The ‘Browse’ section of PVsiRNAdb displaying three different options provided

‘Tools’ section contains three module – ‘BLAST’, ‘SW Align’, and ‘Mapping’ (Fig. 29.5). BLAST module is developed by blastn utility of ncbi-blast 2.6.0 (https://blast.ncbi.nlm.nih.gov/Blast.cgi) standalone version. The user provided query sequence(s) can be aligned to blast database i.e., PVsiRNAdb. This module is also provided with the option to select the virus genome and change the E-value for alignment. BLAST result, besides the alignment result, also gives each hit information by a click on it (Fig. 29.5a). ‘SW Align’ module uses the water utility of EMBOSS-6.6.0 (http://emboss.open-bio.org/) to align the query to selected virus siRNA dataset. In-house developed PERL scripts are integrated with the Smith-Waterman algorithm to take the result in the desired pattern (Fig. 29.5b). The ‘Mapping’ module is designed for the mapping of siRNA sequences, available at PVsiRNAdb to the user-provided sequences e.g. messenger RNA sequences or genomic sequences (Fig. 29.5c). This module uses the makeblastdb and blastn utility of ncbi-blast 2.6.0 with the PERL script integration. ‘Mapping’ facility is useful for the designing of specific siRNAs corresponding to the specific viral genome.

Fig. 29.5
figure 5

Three modules in ‘Tools’ section of PVsiRNdb (a) ‘BLAST’ module window showing alignment result and blast hit information. (b) The output of ‘SW Align’ result after a query search. (c) A query and their mapping result by ‘Mapping’ module

Overall statistics of PVsiRNAdb are illustrated in ‘Statistics’ section in the form of tables and histogram. Any query regarding the use of PVsiRNA web interface is answered by ‘Help/Guide’ section.
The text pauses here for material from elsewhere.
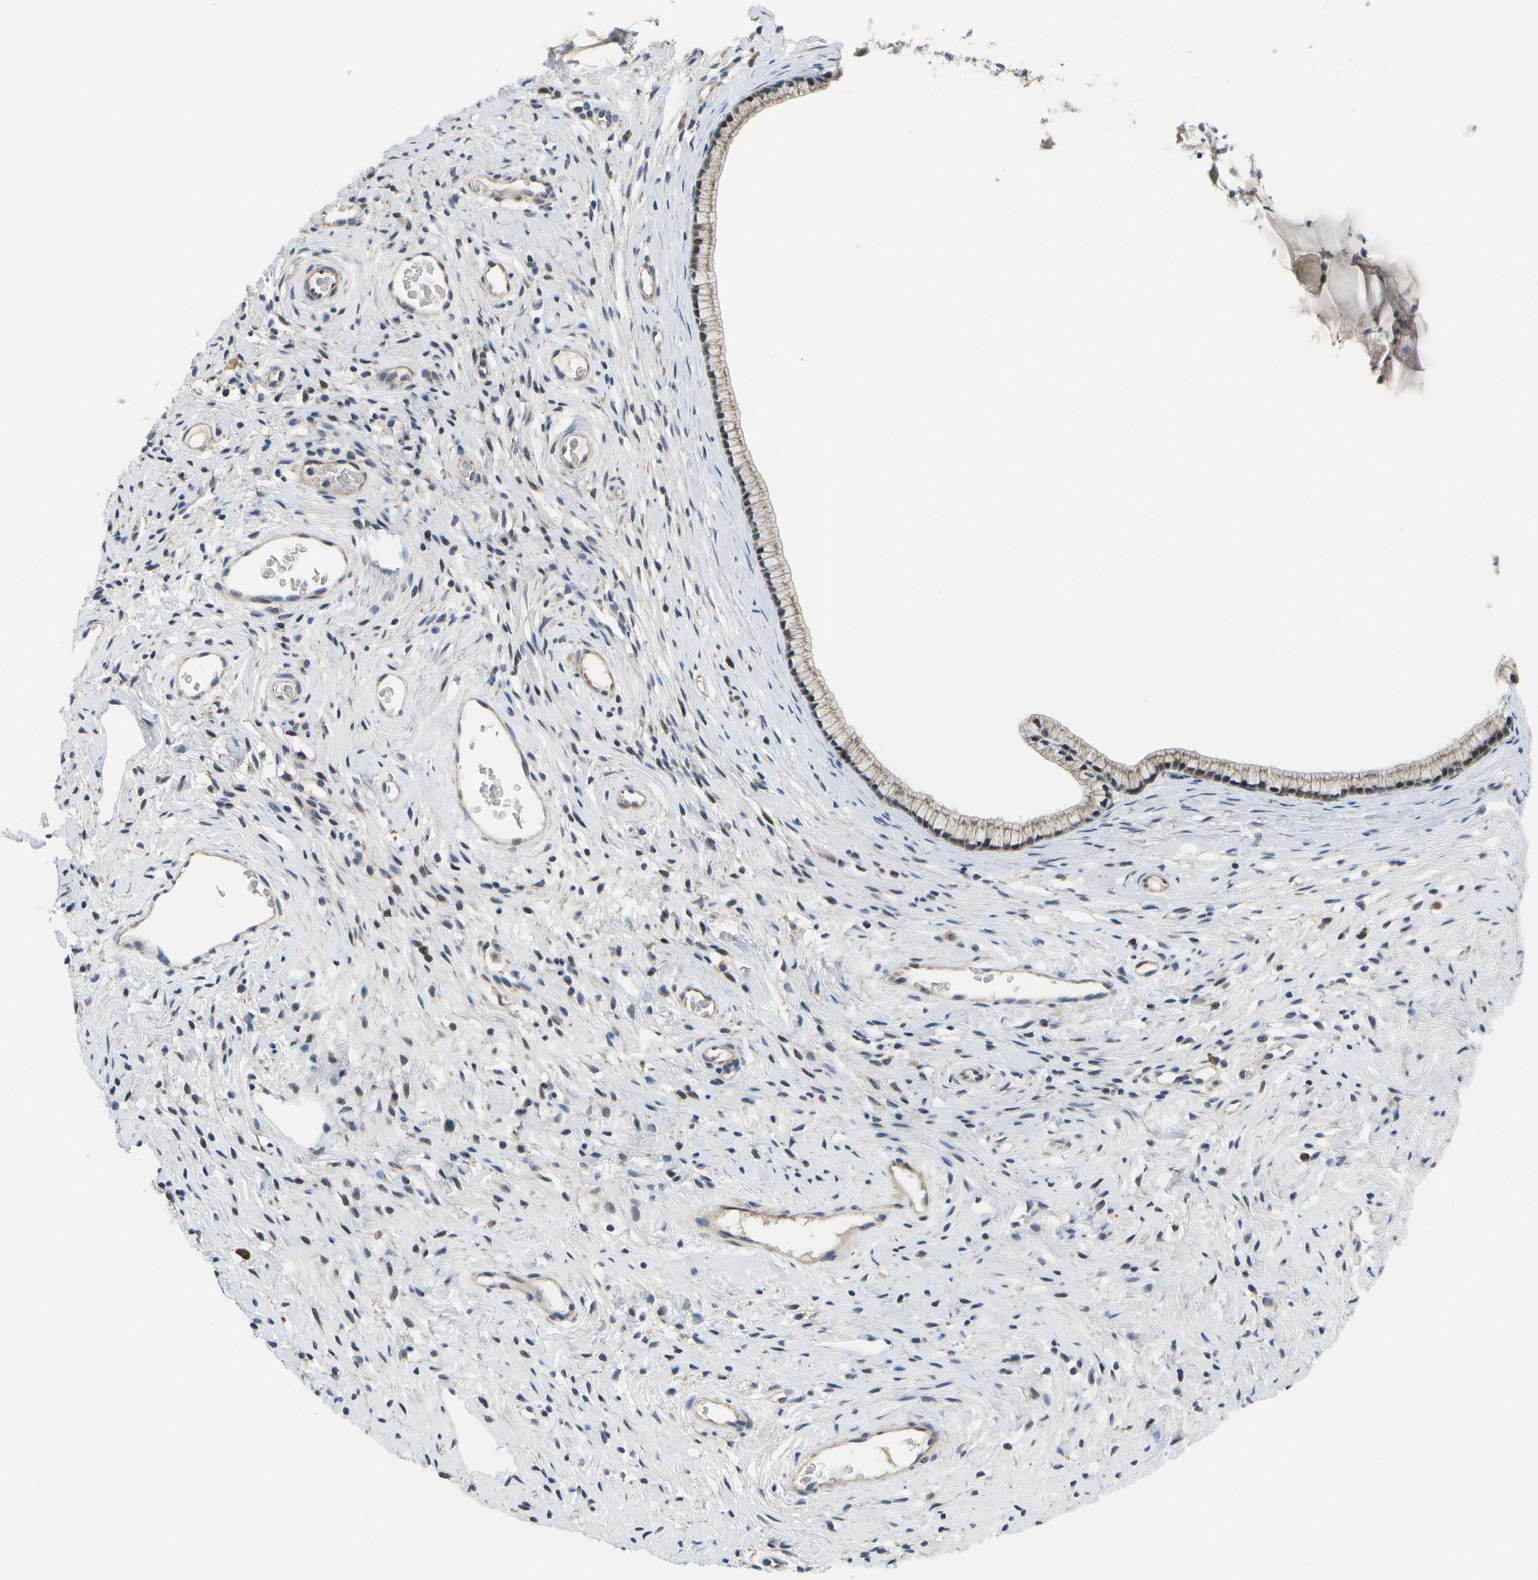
{"staining": {"intensity": "weak", "quantity": ">75%", "location": "cytoplasmic/membranous"}, "tissue": "cervix", "cell_type": "Glandular cells", "image_type": "normal", "snomed": [{"axis": "morphology", "description": "Normal tissue, NOS"}, {"axis": "topography", "description": "Cervix"}], "caption": "Unremarkable cervix reveals weak cytoplasmic/membranous positivity in approximately >75% of glandular cells (IHC, brightfield microscopy, high magnification)..", "gene": "HADHA", "patient": {"sex": "female", "age": 77}}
This section apart from ‘Help’ sub-section, also contains two more sub-section i.e., ‘Links’ and ‘References’. From the ‘Help’ of PVsiRNAdb, the user can understand the working of this database with the help of self-explanatory figures. ‘Links’ directs the user to important web resources contains information on viral siRNAs. In the ‘References’ of PVsiRNAdb web interface, all the articles related to vsiRNAs involved plant-virus interaction have been incorporated.